▶ Task objective:
An acceptable answer repeats exactly the line with "Where is the house at (100, 326)?" and each line after it through the end of the entries, and includes nothing else.

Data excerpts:
++++++++++
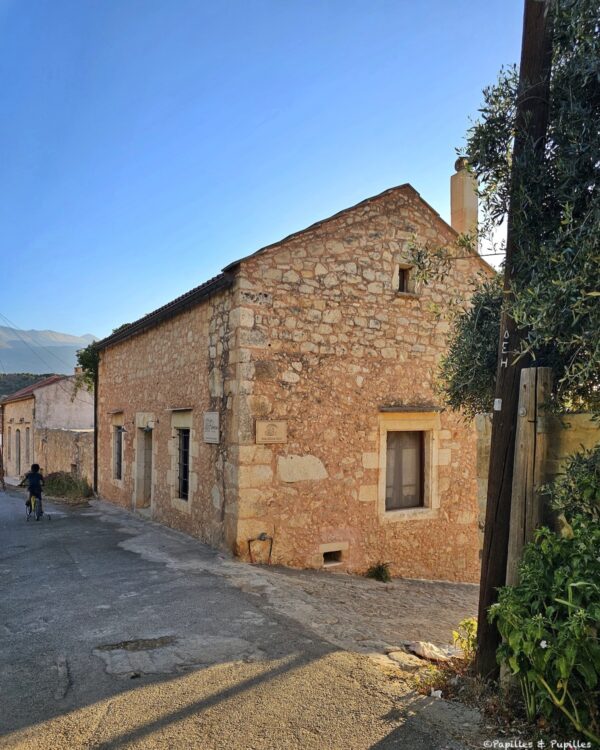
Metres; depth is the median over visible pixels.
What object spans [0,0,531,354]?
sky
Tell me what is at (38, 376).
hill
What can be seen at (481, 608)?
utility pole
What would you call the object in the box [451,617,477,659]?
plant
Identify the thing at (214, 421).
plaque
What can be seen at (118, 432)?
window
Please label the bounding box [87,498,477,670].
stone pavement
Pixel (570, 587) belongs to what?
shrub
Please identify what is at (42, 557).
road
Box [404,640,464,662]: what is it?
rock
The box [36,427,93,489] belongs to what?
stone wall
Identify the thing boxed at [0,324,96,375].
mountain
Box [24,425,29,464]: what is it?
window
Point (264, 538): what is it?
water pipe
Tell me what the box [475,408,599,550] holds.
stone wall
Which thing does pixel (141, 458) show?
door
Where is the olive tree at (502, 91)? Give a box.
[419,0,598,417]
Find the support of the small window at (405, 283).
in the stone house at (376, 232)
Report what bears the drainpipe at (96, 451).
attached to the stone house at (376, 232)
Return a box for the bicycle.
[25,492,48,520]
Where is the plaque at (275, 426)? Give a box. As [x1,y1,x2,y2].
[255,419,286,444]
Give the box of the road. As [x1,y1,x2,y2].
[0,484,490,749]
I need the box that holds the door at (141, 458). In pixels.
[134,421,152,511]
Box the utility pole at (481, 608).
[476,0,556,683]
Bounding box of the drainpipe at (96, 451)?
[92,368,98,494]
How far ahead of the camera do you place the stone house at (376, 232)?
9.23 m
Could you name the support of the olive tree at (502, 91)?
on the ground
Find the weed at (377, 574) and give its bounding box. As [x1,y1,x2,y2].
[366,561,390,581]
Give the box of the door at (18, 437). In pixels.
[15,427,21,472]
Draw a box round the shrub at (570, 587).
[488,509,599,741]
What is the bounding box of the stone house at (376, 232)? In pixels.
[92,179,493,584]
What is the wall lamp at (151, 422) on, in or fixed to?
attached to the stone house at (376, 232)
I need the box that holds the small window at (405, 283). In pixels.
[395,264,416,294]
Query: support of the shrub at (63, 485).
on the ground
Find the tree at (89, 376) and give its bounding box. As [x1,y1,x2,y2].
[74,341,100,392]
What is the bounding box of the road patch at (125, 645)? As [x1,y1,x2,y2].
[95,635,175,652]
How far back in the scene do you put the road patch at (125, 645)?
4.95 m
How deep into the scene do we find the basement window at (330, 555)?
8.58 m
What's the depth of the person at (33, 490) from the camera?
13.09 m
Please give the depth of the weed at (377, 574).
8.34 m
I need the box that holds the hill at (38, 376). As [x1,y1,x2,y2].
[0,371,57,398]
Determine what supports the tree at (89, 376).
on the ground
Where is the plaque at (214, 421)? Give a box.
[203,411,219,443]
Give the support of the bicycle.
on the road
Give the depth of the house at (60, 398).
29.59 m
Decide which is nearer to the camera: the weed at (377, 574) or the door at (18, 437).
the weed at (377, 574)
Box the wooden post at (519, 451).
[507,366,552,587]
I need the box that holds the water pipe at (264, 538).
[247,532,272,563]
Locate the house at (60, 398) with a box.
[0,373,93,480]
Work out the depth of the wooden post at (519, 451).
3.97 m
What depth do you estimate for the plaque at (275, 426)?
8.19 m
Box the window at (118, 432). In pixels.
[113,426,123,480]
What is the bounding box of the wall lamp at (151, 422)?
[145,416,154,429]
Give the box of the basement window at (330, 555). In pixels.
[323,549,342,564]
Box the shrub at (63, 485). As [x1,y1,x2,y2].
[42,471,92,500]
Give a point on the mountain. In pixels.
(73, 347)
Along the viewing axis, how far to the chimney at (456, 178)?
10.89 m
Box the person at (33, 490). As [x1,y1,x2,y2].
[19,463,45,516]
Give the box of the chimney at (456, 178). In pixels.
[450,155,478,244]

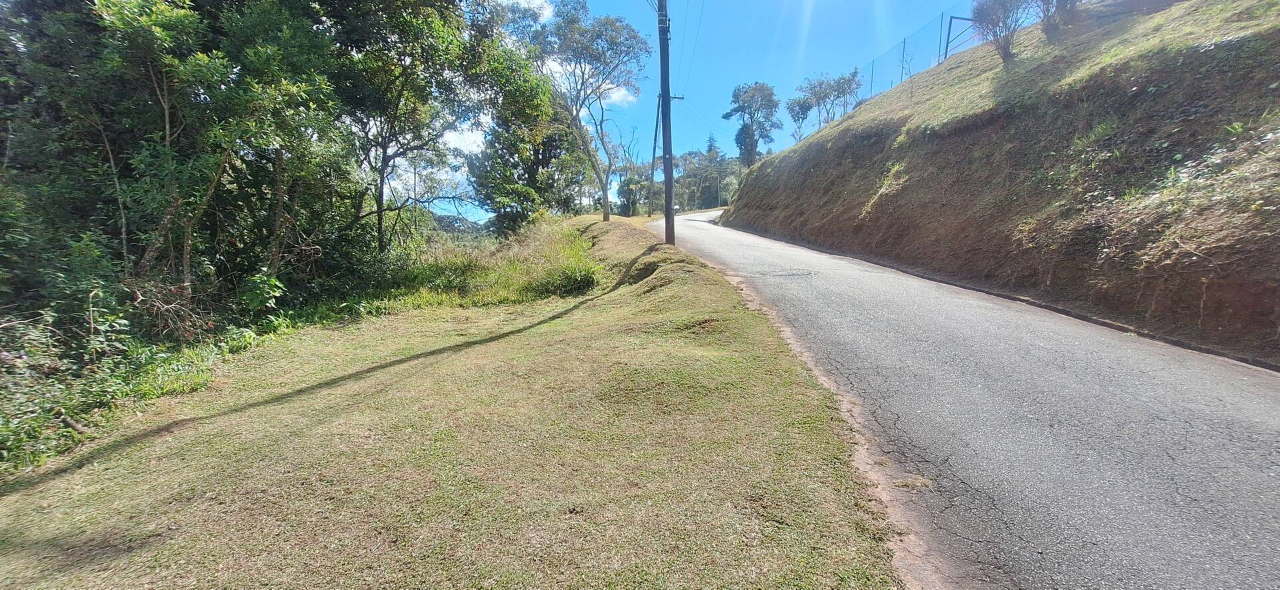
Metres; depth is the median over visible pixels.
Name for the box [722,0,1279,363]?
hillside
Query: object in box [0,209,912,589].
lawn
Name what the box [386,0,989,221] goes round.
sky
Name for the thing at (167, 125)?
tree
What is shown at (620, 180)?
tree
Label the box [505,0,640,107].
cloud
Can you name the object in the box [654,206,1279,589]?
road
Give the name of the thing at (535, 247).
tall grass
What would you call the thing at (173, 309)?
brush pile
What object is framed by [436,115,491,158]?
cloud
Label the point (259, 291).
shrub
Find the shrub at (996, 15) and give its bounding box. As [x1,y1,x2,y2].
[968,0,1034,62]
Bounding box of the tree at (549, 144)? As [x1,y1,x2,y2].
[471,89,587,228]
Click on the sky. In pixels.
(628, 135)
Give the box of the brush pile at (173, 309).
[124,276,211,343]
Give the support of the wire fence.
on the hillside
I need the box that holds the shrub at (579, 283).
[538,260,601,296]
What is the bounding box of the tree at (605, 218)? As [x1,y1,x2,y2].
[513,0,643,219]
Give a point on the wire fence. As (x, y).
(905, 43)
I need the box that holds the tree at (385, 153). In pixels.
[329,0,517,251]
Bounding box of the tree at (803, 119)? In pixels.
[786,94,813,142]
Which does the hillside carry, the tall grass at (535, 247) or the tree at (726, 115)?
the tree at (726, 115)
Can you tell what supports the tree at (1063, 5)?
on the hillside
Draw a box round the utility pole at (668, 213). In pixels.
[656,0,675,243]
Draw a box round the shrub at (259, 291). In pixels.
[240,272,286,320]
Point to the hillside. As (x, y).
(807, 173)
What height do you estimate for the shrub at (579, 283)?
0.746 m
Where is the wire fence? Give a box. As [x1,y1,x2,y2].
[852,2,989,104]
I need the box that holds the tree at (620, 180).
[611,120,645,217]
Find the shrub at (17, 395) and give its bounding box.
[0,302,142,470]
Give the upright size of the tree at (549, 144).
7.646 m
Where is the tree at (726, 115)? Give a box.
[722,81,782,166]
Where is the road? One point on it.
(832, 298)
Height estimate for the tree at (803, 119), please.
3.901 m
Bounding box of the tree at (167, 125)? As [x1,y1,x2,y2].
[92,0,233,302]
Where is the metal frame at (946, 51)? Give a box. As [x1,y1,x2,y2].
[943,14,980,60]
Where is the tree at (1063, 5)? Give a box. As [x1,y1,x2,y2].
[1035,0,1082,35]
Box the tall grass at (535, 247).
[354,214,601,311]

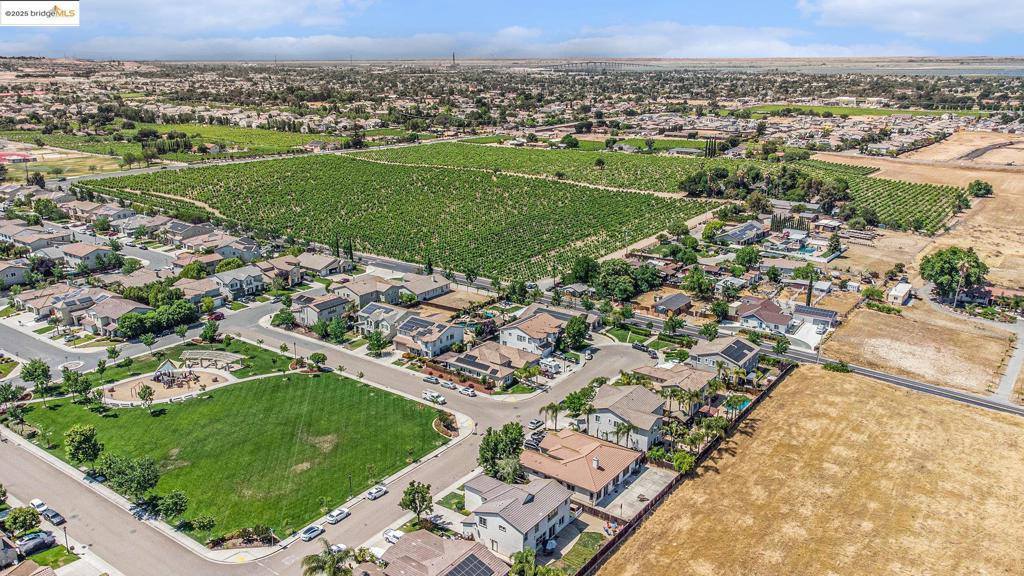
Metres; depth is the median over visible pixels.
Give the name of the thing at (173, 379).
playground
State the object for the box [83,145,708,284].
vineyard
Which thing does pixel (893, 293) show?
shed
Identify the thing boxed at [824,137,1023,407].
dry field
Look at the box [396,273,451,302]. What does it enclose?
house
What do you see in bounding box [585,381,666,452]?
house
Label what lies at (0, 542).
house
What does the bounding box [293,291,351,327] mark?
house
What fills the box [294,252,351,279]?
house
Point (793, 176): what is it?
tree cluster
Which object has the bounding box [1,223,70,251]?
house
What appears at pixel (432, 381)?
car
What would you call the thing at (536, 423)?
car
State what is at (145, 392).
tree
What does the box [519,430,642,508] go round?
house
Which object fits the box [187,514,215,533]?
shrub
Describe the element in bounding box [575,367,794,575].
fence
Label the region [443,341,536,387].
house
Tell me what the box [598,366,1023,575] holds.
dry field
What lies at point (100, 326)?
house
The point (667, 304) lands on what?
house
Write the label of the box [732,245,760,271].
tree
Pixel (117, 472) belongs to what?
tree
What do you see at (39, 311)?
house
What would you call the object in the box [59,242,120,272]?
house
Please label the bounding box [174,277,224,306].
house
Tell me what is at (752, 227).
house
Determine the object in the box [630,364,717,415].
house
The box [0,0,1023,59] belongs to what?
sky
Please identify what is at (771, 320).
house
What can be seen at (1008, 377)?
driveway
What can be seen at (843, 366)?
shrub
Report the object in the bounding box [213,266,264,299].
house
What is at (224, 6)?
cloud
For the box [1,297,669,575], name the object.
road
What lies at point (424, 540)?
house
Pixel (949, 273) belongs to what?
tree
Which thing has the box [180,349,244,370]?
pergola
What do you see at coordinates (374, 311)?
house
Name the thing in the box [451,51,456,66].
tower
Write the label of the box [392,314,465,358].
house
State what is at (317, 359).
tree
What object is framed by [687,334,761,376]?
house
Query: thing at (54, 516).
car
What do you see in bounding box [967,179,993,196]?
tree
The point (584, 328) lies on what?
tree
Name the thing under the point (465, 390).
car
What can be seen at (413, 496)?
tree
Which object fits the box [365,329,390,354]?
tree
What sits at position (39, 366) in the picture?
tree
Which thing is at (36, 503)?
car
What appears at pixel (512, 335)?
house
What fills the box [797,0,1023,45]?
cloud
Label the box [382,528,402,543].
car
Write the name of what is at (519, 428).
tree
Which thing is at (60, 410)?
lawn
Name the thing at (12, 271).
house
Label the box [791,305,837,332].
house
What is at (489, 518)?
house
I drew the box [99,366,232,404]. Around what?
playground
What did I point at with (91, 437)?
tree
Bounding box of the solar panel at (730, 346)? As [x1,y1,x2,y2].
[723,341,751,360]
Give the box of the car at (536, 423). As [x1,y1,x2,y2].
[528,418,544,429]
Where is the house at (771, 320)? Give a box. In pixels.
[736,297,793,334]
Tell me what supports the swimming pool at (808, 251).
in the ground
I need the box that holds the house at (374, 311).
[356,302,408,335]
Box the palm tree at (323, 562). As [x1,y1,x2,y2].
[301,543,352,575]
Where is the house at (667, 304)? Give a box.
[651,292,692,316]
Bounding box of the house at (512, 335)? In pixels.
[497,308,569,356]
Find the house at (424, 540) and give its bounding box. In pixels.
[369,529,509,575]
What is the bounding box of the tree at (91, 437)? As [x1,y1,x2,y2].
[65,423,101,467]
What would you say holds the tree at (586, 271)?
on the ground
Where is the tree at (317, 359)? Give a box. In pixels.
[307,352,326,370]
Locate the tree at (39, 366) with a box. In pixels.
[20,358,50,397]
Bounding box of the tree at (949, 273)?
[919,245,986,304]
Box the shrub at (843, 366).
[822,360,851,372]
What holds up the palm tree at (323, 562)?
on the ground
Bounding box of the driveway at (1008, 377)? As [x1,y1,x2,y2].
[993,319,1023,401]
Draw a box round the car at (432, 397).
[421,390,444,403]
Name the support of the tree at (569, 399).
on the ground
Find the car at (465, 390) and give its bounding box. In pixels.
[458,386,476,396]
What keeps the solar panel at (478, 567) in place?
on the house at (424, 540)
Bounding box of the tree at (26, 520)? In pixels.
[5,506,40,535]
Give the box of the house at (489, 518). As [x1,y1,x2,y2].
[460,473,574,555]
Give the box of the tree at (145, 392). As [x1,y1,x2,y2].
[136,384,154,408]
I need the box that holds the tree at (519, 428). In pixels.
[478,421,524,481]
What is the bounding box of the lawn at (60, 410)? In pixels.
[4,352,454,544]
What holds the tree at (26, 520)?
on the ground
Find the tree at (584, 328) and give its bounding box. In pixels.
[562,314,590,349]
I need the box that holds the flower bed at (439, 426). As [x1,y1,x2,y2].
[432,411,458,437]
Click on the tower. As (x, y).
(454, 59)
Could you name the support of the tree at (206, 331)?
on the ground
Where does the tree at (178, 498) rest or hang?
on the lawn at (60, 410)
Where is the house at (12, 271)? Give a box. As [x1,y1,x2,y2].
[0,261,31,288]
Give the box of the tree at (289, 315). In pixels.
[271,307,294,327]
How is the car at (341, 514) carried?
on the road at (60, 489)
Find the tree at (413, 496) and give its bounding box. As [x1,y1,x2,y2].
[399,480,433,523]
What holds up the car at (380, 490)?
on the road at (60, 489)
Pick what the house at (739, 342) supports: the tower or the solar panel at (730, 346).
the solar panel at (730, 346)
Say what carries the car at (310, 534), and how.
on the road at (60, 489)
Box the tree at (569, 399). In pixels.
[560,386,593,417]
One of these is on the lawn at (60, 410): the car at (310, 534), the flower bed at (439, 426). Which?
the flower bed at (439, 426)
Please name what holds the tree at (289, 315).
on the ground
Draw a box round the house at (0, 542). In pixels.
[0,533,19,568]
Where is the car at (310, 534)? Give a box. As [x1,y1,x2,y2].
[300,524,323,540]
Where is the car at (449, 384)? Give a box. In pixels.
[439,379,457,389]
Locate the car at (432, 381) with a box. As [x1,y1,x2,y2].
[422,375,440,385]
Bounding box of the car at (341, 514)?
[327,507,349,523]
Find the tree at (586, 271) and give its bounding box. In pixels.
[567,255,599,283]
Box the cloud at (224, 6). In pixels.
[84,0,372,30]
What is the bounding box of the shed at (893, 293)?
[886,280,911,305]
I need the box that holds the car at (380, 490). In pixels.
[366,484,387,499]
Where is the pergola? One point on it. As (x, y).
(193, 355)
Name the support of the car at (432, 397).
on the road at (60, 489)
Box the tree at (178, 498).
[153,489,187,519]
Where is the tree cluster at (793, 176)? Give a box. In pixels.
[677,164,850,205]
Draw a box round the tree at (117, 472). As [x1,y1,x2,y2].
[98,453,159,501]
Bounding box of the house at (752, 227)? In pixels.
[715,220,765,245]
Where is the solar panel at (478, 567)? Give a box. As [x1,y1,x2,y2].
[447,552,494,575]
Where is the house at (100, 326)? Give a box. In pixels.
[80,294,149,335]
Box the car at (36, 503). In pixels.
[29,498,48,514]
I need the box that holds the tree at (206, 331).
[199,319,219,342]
++++++++++
▶ Result for this exercise:
Where is the house at (100, 326)? Give a box. In pixels.
[80,294,149,335]
Box the car at (36, 503). In pixels.
[29,498,48,514]
I need the box that holds the tree at (206, 331).
[199,319,219,342]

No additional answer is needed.